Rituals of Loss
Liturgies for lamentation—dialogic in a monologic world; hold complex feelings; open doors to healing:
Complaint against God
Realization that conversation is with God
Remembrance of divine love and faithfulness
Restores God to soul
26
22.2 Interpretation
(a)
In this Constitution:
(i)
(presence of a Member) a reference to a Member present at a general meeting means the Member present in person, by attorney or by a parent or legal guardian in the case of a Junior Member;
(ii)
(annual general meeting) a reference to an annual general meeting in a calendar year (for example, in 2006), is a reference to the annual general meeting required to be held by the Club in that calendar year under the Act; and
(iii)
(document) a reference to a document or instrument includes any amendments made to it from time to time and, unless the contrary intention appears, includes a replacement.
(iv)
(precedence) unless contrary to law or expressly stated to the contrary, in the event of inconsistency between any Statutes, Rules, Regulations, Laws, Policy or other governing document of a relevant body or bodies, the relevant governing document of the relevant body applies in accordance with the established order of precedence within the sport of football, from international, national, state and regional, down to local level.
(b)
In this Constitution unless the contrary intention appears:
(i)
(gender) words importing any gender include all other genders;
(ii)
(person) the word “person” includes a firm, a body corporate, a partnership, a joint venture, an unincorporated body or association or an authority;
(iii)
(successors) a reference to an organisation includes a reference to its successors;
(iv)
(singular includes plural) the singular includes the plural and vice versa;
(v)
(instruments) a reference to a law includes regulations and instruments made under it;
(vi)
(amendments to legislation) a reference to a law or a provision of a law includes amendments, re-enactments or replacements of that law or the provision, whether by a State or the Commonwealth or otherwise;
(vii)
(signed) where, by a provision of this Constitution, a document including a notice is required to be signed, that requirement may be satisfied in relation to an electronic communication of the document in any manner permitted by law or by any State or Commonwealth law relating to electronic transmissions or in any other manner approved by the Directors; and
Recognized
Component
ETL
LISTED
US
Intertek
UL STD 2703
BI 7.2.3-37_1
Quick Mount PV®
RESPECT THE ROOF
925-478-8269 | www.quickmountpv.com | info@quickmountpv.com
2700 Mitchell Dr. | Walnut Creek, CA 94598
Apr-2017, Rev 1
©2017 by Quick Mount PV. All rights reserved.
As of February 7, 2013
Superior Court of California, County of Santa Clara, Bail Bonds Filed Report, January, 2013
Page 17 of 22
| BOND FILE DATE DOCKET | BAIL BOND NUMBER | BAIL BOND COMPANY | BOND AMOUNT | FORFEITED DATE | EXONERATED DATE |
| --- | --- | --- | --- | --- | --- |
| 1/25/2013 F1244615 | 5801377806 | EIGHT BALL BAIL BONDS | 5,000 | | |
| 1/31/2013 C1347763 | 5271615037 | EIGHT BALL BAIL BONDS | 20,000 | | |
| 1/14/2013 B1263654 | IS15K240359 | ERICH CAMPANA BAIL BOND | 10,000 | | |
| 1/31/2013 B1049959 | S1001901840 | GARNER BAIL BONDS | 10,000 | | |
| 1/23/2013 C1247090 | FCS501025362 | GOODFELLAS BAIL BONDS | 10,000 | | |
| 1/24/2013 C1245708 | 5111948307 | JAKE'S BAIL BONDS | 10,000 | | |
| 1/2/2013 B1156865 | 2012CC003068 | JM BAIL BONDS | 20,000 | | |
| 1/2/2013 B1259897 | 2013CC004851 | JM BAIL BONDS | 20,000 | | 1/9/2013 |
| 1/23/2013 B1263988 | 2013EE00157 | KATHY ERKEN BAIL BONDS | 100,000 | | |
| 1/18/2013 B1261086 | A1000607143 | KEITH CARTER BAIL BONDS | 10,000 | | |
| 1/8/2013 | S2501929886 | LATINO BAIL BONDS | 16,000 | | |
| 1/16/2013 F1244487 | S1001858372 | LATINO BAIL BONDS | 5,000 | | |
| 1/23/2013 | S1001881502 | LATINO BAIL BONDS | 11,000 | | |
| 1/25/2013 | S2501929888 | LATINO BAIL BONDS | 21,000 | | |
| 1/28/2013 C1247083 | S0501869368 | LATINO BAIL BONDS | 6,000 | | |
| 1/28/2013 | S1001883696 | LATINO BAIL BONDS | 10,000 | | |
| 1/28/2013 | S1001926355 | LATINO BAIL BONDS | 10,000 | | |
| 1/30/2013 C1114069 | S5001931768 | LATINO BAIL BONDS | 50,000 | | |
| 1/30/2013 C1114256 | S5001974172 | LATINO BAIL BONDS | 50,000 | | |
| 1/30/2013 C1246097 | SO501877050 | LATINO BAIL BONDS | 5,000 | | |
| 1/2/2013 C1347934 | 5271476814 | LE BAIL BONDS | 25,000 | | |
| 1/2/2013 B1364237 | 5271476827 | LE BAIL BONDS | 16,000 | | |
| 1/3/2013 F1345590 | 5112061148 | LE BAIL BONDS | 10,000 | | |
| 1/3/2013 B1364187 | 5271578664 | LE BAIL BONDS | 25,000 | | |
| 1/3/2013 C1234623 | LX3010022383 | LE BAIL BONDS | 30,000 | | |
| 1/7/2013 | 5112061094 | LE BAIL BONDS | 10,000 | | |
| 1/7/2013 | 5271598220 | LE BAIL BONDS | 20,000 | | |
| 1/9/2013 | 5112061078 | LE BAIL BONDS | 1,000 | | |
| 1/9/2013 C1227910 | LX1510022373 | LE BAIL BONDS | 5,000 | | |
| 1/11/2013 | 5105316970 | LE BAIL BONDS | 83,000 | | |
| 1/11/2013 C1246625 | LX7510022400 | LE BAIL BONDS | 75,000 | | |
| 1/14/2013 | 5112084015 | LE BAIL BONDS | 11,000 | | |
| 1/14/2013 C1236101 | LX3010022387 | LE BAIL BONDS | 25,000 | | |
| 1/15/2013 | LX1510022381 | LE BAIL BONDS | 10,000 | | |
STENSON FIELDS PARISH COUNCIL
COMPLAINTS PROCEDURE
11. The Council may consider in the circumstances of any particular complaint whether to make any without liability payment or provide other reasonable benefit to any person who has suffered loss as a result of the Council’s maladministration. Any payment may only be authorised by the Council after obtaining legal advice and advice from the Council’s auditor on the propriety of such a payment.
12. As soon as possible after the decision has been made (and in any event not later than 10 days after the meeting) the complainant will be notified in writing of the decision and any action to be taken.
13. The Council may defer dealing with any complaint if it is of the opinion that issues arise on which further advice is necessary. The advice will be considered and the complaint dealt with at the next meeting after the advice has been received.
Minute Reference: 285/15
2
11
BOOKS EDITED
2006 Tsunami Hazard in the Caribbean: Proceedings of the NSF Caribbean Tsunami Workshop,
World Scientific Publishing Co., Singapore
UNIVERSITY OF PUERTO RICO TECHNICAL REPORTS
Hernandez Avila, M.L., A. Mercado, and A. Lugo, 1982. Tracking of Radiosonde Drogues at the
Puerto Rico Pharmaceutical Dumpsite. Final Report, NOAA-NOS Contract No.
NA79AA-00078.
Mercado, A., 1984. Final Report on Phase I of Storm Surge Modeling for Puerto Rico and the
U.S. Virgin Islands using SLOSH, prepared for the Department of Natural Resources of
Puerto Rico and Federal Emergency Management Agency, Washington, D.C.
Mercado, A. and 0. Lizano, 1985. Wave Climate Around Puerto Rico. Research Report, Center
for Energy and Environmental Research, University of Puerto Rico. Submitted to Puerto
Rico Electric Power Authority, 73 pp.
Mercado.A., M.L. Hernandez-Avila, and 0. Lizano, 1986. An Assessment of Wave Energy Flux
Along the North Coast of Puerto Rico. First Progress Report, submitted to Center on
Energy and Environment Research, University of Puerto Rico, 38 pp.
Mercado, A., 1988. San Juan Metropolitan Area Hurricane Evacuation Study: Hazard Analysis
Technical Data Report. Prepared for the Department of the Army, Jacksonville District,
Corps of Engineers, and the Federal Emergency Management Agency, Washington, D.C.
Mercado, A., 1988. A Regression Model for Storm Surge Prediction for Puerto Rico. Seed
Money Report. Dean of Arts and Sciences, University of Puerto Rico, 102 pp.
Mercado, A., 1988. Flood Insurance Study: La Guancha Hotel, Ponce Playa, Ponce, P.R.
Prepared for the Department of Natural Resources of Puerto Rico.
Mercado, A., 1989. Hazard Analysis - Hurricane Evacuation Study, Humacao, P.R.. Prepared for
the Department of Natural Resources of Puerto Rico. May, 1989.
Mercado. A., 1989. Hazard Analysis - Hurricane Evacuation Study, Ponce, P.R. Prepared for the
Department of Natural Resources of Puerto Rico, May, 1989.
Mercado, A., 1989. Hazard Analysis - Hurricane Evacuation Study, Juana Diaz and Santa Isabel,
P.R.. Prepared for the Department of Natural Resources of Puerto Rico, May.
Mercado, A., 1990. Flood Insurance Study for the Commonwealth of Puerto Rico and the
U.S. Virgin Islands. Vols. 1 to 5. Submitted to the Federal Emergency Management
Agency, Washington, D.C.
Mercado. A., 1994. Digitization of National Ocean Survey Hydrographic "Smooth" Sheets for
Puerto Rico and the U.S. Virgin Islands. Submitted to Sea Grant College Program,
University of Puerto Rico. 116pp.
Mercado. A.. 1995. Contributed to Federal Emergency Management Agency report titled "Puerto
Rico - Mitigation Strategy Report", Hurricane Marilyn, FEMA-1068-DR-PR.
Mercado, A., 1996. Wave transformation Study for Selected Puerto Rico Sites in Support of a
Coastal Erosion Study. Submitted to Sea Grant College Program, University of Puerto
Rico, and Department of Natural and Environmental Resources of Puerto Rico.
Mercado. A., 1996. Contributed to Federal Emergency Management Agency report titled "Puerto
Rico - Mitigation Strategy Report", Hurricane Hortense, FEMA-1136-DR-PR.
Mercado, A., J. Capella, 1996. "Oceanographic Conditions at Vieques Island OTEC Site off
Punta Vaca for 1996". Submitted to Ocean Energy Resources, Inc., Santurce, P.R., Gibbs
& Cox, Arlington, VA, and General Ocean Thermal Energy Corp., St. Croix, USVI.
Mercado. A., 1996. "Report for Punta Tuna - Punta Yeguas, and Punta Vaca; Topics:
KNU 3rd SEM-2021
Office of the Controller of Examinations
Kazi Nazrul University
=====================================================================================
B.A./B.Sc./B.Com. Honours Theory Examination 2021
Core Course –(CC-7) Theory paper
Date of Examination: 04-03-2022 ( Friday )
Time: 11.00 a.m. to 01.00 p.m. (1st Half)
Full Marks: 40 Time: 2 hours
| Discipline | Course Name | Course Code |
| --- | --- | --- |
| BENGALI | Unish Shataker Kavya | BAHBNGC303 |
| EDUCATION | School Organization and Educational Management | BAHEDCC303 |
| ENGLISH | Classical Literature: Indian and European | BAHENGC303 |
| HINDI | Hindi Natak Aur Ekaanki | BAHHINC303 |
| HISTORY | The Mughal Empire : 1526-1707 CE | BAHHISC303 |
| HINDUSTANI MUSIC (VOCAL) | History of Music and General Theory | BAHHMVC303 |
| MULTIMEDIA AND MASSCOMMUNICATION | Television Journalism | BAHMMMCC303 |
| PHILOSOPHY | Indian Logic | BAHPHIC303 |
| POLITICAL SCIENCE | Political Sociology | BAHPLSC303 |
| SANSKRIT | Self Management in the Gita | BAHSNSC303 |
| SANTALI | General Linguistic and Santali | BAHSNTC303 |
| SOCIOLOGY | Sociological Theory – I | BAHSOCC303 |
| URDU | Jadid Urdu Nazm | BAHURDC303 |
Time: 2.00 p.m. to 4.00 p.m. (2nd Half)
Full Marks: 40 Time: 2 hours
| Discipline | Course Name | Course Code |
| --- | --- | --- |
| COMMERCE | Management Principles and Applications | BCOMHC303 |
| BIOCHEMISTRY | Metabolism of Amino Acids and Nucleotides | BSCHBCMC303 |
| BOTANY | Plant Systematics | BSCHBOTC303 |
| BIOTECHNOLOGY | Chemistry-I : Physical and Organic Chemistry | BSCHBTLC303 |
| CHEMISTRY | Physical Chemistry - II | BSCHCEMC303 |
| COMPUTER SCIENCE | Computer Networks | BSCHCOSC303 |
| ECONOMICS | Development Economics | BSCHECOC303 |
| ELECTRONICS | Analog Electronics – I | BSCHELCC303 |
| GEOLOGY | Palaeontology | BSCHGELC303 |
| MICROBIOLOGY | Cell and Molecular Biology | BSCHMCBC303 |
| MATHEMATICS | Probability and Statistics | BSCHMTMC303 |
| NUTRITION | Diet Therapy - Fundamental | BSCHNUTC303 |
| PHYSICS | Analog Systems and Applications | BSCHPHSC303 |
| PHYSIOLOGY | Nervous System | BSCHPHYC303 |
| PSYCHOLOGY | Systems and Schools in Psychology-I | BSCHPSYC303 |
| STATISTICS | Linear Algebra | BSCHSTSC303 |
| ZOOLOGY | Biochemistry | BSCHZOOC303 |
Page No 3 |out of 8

────────────────────────────────────────

→ **EXERCISE**
Pull every line containing the word "Theory" out of the material.

→ **YOUR RESPONSE**
B.A./B.Sc./B.Com. Honours Theory Examination 2021
Core Course –(CC-7) Theory paper
| HINDUSTANI MUSIC (VOCAL) | History of Music and General Theory | BAHHMVC303 |
| SOCIOLOGY | Sociological Theory – I | BAHSOCC303 |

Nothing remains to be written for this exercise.